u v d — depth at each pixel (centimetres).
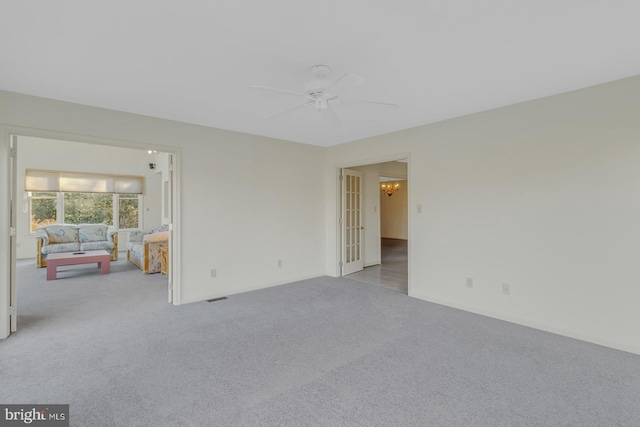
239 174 451
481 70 254
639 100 263
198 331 311
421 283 421
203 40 208
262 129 436
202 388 214
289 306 390
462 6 173
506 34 202
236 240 448
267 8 174
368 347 276
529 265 326
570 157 298
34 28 193
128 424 178
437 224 402
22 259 752
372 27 193
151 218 920
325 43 212
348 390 212
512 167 336
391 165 711
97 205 860
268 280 486
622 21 188
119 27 192
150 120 373
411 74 261
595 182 285
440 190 399
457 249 383
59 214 806
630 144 267
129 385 217
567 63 242
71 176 804
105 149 851
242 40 208
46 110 311
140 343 284
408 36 204
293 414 188
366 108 318
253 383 220
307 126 419
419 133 420
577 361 251
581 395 206
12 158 304
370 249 663
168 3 169
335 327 322
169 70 252
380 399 202
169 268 407
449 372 235
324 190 566
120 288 482
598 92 282
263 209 479
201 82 275
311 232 546
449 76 265
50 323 334
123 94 303
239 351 269
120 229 884
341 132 454
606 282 280
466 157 373
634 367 242
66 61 236
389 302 407
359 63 241
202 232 416
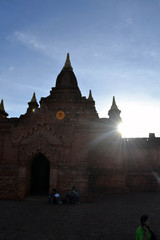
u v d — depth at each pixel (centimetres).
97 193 2744
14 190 2152
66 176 2116
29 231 1084
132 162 3431
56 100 3556
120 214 1498
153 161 3416
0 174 2205
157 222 1279
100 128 2898
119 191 2786
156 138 3500
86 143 2180
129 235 1023
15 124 2327
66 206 1805
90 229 1124
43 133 2234
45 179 2808
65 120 2247
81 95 3938
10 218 1364
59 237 990
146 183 3294
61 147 2194
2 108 3512
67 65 4069
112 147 2919
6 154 2269
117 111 3112
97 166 2836
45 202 1997
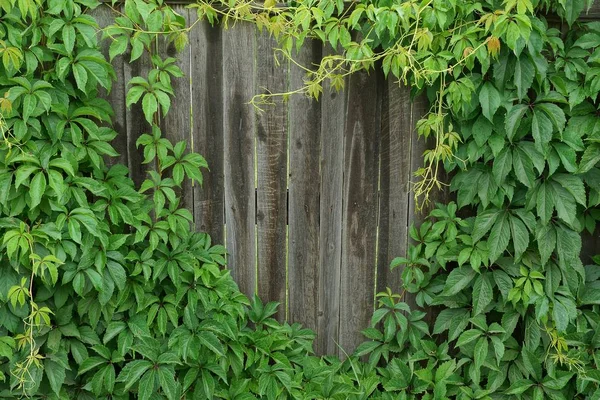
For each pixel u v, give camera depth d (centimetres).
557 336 263
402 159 278
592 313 272
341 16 259
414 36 239
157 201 255
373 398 273
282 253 285
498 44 230
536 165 250
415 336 282
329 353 296
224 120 269
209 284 261
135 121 265
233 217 279
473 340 277
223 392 267
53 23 227
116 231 262
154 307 255
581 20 260
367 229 285
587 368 271
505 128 249
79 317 254
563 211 254
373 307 293
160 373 248
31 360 227
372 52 249
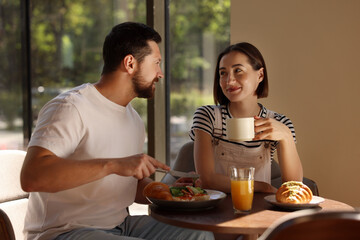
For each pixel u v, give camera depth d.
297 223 0.79
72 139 1.63
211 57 3.02
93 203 1.71
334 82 2.57
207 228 1.34
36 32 3.56
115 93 1.81
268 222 1.36
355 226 0.77
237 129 1.76
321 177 2.61
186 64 3.12
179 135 3.17
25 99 3.60
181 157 2.42
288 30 2.65
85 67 3.46
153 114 3.12
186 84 3.13
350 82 2.54
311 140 2.63
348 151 2.55
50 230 1.64
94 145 1.71
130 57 1.81
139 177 1.56
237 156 2.12
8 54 3.61
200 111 2.18
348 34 2.53
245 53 2.10
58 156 1.58
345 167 2.56
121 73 1.81
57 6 3.50
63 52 3.51
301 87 2.63
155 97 3.12
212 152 2.11
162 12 3.12
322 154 2.61
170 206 1.54
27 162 1.55
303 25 2.62
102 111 1.76
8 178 1.91
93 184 1.71
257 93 2.20
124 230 1.83
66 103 1.67
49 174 1.51
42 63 3.56
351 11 2.52
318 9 2.58
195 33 3.07
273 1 2.68
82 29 3.45
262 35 2.71
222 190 1.99
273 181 2.35
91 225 1.69
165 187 1.61
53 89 3.55
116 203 1.79
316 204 1.52
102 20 3.39
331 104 2.58
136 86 1.84
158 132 3.15
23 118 3.60
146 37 1.85
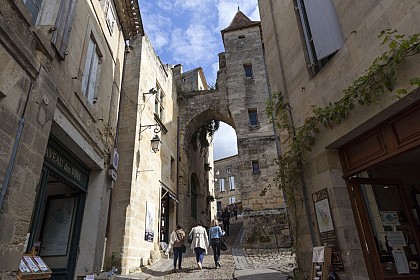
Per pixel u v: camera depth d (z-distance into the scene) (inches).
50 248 234.5
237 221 991.0
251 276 264.5
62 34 184.5
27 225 141.2
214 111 732.0
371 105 157.9
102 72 277.1
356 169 181.6
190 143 753.0
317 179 203.0
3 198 124.0
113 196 375.2
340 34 189.9
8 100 130.3
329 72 197.3
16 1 135.6
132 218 372.5
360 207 181.6
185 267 368.8
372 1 163.2
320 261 177.2
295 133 237.3
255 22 754.8
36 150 150.2
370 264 169.6
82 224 246.7
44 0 185.5
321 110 191.6
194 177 782.5
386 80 144.3
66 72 197.0
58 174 206.4
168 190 548.7
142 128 443.2
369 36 164.2
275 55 277.7
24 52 139.4
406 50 133.0
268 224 525.0
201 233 353.4
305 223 212.8
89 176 264.4
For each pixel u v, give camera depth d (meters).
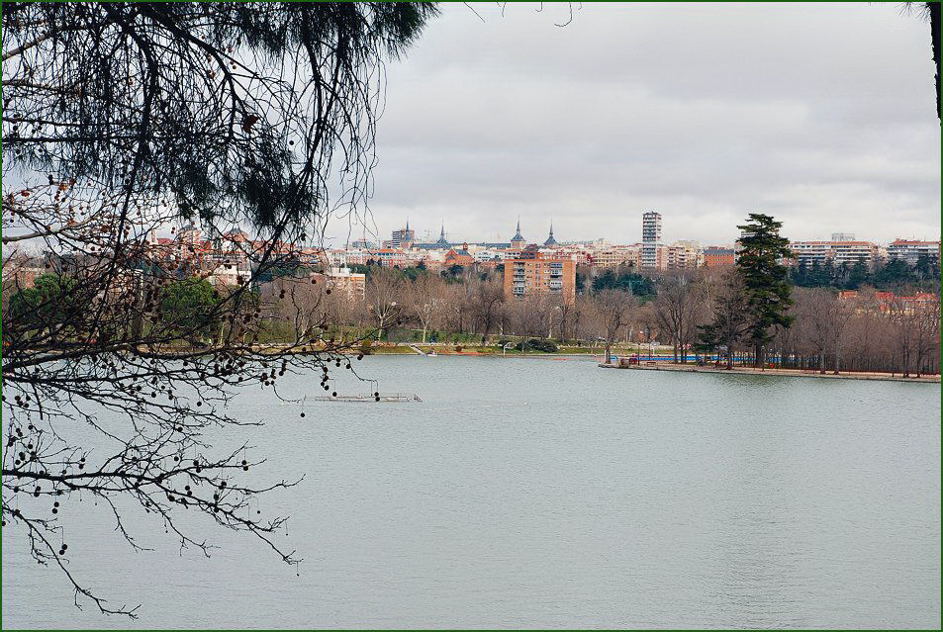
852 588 23.45
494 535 27.89
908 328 81.69
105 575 22.17
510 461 41.00
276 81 5.09
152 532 25.64
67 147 5.04
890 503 33.53
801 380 80.81
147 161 4.98
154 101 5.07
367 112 5.04
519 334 117.25
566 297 123.31
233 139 5.09
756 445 46.91
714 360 100.31
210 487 21.91
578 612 21.33
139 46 5.04
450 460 40.78
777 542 27.77
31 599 20.58
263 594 21.69
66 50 4.86
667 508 32.19
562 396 68.12
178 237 5.19
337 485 34.34
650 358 98.50
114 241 5.12
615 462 41.38
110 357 5.34
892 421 56.62
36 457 5.52
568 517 30.47
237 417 51.50
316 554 25.02
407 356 99.31
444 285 108.19
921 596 22.80
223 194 5.07
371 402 62.16
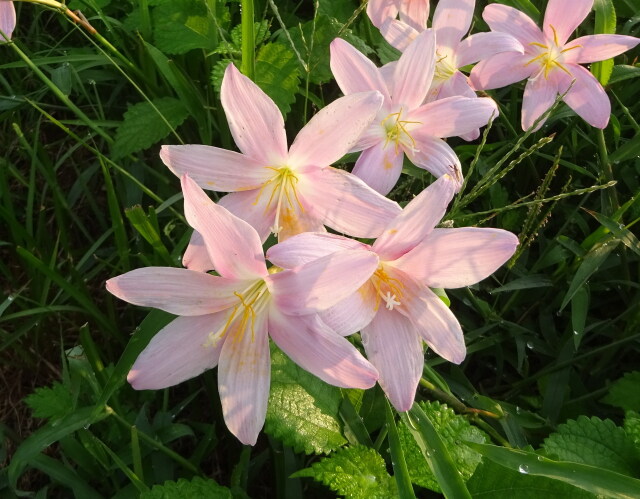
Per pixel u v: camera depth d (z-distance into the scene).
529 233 0.34
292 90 0.31
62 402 0.28
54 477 0.27
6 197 0.33
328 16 0.34
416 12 0.29
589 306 0.33
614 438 0.25
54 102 0.39
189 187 0.18
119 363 0.24
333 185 0.22
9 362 0.33
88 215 0.37
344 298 0.20
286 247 0.19
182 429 0.28
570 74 0.28
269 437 0.27
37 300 0.33
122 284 0.20
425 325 0.21
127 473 0.24
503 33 0.27
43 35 0.40
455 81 0.27
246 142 0.22
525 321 0.33
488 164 0.34
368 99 0.21
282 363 0.25
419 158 0.25
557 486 0.23
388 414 0.23
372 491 0.23
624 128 0.35
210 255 0.19
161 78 0.37
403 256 0.21
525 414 0.29
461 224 0.33
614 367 0.32
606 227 0.30
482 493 0.24
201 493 0.23
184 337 0.21
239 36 0.33
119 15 0.40
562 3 0.27
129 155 0.33
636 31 0.37
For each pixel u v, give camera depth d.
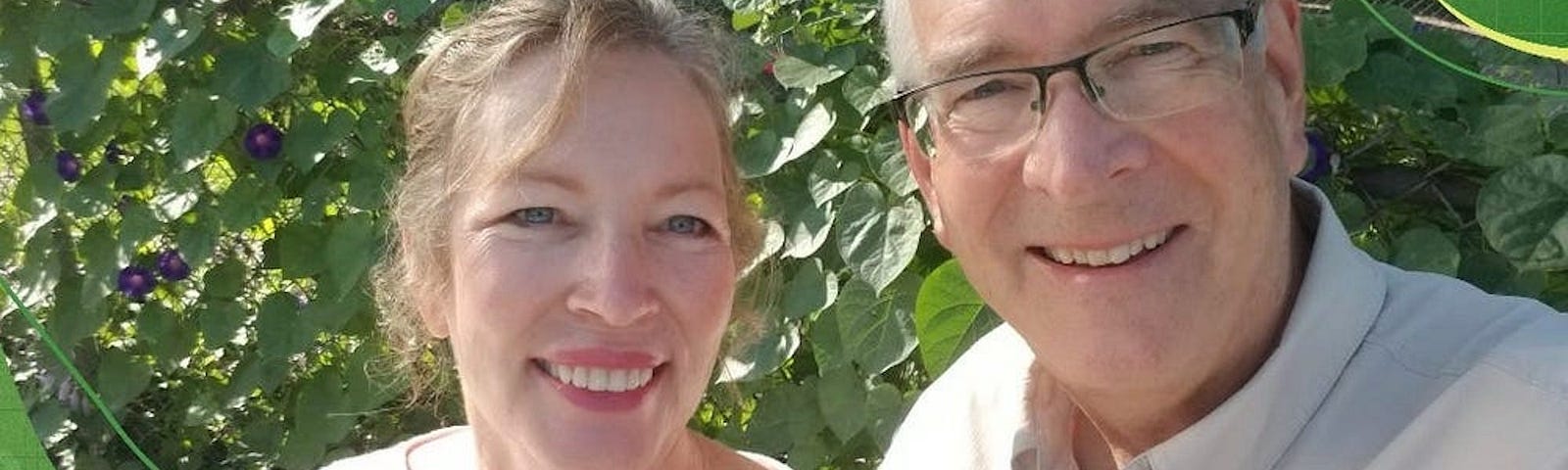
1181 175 0.52
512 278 0.51
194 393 1.06
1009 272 0.56
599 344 0.51
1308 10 0.81
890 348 0.80
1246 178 0.53
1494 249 0.73
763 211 0.80
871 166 0.79
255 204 0.96
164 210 0.98
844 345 0.81
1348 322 0.55
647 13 0.53
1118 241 0.53
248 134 0.95
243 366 1.01
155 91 1.01
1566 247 0.71
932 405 0.69
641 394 0.53
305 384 1.02
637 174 0.51
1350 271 0.55
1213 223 0.53
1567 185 0.71
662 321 0.52
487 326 0.52
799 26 0.83
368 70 0.91
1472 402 0.52
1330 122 0.79
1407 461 0.53
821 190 0.81
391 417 1.01
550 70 0.52
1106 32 0.51
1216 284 0.54
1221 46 0.52
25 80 1.01
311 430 0.98
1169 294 0.53
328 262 0.93
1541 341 0.52
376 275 0.72
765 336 0.83
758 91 0.83
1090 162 0.51
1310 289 0.54
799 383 0.88
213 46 0.96
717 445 0.64
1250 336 0.55
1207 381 0.56
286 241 0.96
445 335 0.57
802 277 0.82
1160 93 0.51
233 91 0.93
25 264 1.02
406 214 0.57
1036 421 0.62
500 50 0.52
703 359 0.54
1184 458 0.56
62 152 1.00
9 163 1.07
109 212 1.01
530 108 0.51
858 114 0.83
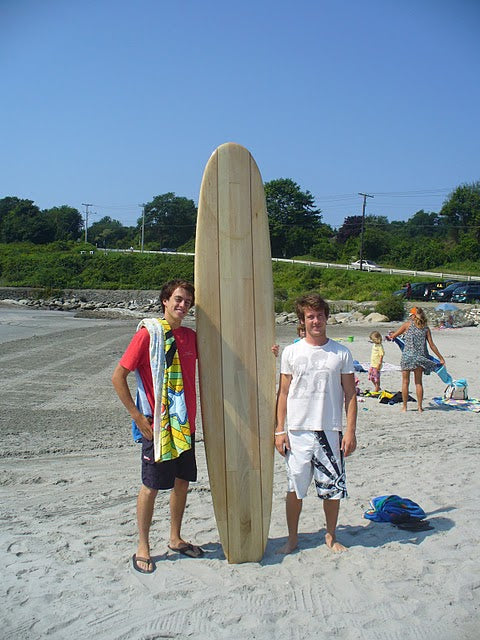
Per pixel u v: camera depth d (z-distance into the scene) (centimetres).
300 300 407
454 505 506
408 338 983
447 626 324
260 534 397
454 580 371
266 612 333
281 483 593
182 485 403
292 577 374
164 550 416
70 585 362
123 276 6950
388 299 3319
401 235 8800
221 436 405
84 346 2003
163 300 395
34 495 556
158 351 376
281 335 2508
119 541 430
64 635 311
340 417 406
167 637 311
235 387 409
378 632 318
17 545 422
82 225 12650
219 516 397
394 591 357
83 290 6300
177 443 374
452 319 2831
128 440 817
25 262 7312
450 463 652
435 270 6550
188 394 388
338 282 5403
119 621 324
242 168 422
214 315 410
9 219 10600
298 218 8756
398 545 421
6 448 761
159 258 7225
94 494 559
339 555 405
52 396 1148
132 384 1293
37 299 5606
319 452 401
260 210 423
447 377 988
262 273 421
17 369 1477
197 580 370
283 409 411
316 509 507
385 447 741
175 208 10850
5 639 306
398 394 1066
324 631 317
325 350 403
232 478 402
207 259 412
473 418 934
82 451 754
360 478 595
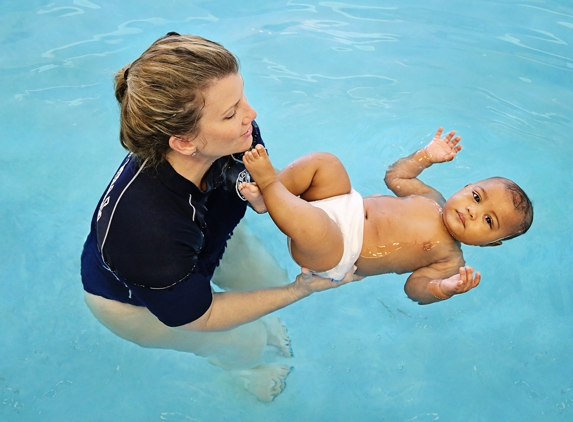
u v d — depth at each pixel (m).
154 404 2.19
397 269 2.42
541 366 2.25
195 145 1.54
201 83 1.42
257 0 3.89
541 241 2.61
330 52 3.51
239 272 2.31
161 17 3.75
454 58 3.47
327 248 2.01
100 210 1.65
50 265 2.53
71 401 2.17
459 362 2.29
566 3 3.85
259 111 3.12
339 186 2.30
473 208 2.43
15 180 2.83
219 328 1.86
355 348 2.35
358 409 2.19
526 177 2.81
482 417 2.14
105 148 2.98
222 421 2.16
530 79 3.33
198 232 1.74
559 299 2.44
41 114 3.12
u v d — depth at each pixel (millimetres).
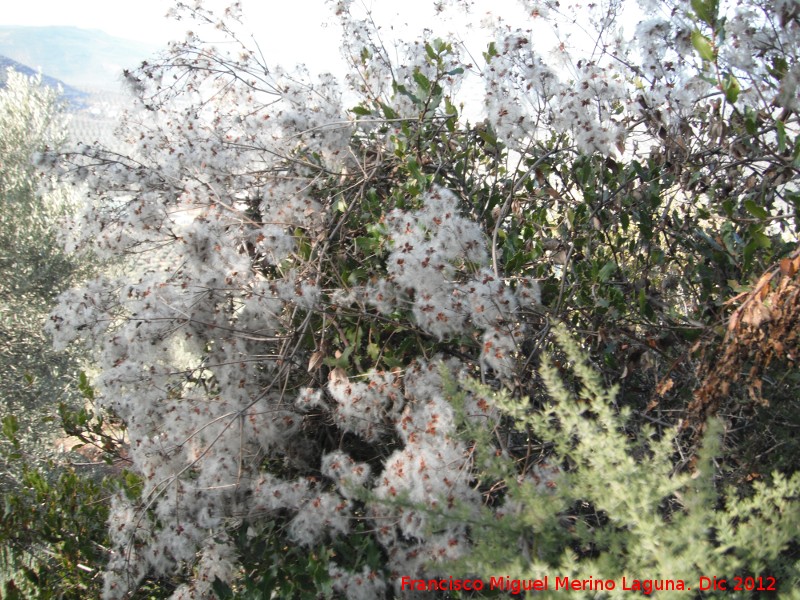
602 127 2564
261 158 3150
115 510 2436
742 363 1869
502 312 2160
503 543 1643
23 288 7574
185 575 2549
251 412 2449
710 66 2338
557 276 2934
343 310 2553
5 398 7121
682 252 2959
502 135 2660
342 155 3139
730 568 1439
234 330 2508
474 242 2307
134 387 2578
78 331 2646
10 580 2527
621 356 2525
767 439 2166
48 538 2676
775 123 2273
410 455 1992
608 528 1581
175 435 2496
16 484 4629
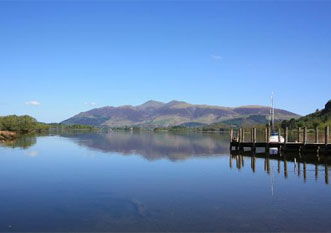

--

Work instruction: Copy every line in the listing above where the string "depth" turns up.

Solution to the exercise:
u v d — depth at each pixel (centimetres).
u v d — depth at each pixel (centimetres).
For each pixel u v, give camera depth d (centimetres).
For each pixel u v, give camera depth d.
Per pixel u v: camera depth d (z-distance into the scene) (inches).
For each pixel u v, give camera depth d (meters).
Per pixel u v: camera depth d (z-distance into the scene).
For each pixel u v, give camera depth d.
Per pixel u v: camera depth d (z-distance into the scene) (centimetres).
u v d — depth at each pixel (m).
u v d — depth at each pixel (millimetres).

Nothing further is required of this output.